Endogenous T-Cell Activation Has Potential Role After CAR T in Myeloma
Rahul Banerjee, MD, discusses a potential mechanism for checkpoint inhibition following CAR T-cell therapy in patients with multiple myeloma.
In an analysis of therapeutic interventions following the failure of chimeric antigen receptor (CAR) T-cell therapy, Rahul Banerjee, MD discusses the potential mechanism for checkpoint inhibition following CAR T-cell therapy in patients with multiple myeloma. The study of nivolumab (Opdivo) failed to achieve responses in the majority of patients but yielded intriguing results in a minority that point to an endogenous T cell response rather than reactivating the CAR T cells.

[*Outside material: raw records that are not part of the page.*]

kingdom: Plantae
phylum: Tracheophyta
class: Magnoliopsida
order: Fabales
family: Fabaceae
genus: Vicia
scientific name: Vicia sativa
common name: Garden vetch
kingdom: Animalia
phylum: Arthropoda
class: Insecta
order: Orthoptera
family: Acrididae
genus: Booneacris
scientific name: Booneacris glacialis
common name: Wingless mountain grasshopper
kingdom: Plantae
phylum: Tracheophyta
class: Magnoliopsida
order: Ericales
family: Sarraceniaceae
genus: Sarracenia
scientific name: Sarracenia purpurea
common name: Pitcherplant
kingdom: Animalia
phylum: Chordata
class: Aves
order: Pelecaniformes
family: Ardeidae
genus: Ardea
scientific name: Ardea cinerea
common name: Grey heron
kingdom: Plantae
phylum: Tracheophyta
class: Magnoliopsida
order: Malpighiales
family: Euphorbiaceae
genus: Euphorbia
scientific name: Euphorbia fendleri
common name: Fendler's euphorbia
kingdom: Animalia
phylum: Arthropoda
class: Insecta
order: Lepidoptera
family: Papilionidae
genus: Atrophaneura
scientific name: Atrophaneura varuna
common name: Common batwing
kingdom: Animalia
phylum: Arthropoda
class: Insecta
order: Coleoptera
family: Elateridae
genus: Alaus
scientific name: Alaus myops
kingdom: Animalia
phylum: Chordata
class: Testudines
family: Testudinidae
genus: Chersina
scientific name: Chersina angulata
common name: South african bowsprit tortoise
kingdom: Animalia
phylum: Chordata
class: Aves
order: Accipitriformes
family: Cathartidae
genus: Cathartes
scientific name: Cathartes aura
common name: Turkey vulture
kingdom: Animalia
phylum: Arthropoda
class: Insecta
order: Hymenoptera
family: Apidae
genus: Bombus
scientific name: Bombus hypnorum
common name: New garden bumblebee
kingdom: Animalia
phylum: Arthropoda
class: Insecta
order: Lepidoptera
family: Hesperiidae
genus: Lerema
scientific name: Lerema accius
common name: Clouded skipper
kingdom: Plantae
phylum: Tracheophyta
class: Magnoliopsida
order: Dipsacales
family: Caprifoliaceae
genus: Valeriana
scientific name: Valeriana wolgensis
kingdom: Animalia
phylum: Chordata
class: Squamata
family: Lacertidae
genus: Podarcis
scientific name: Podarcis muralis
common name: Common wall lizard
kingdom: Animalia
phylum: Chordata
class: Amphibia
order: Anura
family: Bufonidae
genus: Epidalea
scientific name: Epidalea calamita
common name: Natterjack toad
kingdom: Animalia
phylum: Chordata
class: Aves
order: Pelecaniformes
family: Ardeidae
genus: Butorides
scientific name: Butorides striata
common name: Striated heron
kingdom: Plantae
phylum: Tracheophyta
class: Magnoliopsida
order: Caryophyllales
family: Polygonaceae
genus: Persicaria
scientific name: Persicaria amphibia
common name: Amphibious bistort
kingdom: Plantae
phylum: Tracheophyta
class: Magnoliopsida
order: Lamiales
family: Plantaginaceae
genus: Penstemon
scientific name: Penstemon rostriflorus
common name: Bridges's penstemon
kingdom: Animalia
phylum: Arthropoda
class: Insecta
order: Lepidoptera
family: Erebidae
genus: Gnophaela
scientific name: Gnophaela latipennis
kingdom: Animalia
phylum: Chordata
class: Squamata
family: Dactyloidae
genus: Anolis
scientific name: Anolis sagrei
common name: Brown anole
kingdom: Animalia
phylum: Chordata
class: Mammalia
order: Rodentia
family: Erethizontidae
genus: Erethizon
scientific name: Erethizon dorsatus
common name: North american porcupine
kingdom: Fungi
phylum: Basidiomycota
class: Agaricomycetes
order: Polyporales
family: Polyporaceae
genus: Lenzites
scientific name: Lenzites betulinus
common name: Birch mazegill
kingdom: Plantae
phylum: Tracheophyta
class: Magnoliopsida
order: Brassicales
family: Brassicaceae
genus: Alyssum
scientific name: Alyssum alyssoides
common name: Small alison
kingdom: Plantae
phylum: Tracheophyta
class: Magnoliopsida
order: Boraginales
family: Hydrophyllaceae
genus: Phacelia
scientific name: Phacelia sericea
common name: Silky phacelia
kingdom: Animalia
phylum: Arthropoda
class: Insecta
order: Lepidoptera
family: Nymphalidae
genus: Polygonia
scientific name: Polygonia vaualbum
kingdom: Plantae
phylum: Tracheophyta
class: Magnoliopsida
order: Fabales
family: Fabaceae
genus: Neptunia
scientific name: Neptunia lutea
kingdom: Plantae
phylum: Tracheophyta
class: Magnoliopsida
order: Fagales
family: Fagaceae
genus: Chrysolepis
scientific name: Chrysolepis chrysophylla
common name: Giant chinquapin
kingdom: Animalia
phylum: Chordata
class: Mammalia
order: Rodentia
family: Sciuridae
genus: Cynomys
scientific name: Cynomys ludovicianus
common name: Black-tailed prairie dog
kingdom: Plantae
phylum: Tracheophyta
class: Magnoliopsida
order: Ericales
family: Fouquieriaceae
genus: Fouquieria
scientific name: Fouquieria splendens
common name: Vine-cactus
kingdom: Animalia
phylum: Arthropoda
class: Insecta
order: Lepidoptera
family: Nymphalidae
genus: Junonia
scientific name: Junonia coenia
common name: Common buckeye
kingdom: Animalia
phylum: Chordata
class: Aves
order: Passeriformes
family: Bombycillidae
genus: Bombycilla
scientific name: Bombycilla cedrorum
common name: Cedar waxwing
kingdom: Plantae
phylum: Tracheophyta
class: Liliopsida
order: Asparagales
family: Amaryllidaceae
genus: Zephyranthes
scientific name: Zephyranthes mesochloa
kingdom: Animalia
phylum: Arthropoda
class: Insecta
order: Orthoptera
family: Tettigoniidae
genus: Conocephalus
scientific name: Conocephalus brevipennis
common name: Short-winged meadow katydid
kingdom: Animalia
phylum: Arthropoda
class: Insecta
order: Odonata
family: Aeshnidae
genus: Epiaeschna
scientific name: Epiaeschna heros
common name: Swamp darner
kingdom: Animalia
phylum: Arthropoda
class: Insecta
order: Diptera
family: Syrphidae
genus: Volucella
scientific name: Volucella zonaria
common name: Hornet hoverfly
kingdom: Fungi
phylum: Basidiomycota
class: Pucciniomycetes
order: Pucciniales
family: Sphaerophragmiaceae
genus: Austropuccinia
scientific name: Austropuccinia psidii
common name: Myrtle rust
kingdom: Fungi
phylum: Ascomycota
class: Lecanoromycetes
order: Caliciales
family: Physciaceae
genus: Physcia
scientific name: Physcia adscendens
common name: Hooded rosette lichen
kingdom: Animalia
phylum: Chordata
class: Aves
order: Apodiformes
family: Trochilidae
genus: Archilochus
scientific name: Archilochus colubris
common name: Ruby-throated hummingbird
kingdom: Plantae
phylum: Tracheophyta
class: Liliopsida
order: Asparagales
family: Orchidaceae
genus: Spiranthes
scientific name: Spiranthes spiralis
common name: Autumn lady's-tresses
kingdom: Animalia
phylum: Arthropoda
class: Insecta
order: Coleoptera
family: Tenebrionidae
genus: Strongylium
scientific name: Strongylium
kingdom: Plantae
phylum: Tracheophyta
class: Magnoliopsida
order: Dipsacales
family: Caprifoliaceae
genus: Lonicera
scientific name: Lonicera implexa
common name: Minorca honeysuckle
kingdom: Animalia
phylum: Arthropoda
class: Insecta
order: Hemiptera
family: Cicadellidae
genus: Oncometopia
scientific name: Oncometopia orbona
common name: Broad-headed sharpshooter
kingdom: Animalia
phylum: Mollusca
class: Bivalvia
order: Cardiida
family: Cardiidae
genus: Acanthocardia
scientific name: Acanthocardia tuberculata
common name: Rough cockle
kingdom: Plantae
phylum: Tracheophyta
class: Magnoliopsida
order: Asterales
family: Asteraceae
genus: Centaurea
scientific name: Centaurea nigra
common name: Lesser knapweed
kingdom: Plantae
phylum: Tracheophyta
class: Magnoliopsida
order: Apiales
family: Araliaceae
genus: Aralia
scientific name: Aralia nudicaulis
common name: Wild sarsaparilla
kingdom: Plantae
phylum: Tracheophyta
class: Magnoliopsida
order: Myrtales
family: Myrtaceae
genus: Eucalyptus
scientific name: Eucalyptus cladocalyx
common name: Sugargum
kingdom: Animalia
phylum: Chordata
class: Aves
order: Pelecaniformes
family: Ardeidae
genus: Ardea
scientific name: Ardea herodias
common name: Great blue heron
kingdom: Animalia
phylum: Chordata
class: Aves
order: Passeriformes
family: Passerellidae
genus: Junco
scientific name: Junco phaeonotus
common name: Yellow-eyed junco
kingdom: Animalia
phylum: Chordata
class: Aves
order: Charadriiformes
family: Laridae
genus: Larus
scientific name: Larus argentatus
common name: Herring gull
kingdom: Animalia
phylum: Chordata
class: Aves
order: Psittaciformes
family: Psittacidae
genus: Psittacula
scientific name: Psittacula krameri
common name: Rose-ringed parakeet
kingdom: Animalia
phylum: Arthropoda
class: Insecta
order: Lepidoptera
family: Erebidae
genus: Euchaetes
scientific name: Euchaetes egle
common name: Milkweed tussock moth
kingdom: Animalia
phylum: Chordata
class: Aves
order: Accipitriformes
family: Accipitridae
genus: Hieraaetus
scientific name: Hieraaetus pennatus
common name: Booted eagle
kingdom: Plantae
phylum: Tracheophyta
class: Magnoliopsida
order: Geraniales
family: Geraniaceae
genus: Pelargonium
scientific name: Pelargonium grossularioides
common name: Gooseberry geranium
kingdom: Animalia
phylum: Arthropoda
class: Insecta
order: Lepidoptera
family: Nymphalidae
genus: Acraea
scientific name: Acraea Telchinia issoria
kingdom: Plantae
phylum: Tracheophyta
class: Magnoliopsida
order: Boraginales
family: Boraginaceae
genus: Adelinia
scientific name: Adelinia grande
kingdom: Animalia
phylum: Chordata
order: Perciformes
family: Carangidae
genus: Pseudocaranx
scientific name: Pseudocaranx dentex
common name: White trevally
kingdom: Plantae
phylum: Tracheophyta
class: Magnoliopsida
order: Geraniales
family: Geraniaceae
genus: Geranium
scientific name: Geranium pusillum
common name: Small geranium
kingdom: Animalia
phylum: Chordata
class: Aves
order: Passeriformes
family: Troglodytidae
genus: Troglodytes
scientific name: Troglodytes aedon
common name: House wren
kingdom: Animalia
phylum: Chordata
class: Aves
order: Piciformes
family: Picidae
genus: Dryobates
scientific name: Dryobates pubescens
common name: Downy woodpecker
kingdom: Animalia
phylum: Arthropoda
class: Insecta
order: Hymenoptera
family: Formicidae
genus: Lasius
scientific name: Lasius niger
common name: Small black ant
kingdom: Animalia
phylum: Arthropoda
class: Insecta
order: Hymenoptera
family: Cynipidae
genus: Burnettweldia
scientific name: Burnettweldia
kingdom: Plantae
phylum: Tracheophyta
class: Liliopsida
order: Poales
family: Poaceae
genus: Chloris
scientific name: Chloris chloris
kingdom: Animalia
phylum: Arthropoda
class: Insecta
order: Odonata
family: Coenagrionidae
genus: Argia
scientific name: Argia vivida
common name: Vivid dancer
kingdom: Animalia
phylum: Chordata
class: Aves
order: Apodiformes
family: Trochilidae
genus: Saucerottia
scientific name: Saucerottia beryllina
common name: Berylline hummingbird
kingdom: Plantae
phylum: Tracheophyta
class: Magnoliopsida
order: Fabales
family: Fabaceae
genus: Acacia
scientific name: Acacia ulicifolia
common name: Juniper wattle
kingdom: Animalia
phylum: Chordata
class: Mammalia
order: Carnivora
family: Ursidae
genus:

Key Findings on T-Cell Dynamics
The phase 1 trial (NCT04205409) enrolled heavily pretreated patients with myeloma or lymphoma following failure of CAR T-cell therapy, where there is a significant unmet need. Banerjee highlights a significant discovery regarding the mechanism of action in patients who experienced durable responses. The data suggested that the durable responses in 2 of 11 patients showed no correlation with PD-L1 expression at study entry and response did not correlate with the presence or expansion of CAR-transduced cells at the time nivolumab was initiated. In patients achieving long-term disease control, the “normal” endogenous T-cells rather than persistent engineered CAR T-cells expanded and appeared to be responsible for the anti-tumor effect.
Hypothesis on Post-CAR T-Cell Crosstalk
Banerjee notes that the response rate in this specific setting of approximately 18% was numerically higher and more durable than previous prospective studies of checkpoint inhibitors in hematologic malignancies, such as a prior myeloma study where only one transient response was observed among roughly 27 patients.
He hypothesizes that CAR T-cell therapy may prime the immune system by inducing a limited endogenous T-cell response through “crosstalk” between the engineered cells and the patient’s native immune system. Even if the CAR T-cells eventually fail or persist in low numbers, they may have already unleashed a latent native immune response that nivolumab is then able to amplify and bring to the forefront, leading to unexpectedly durable disease control in a minority of patients.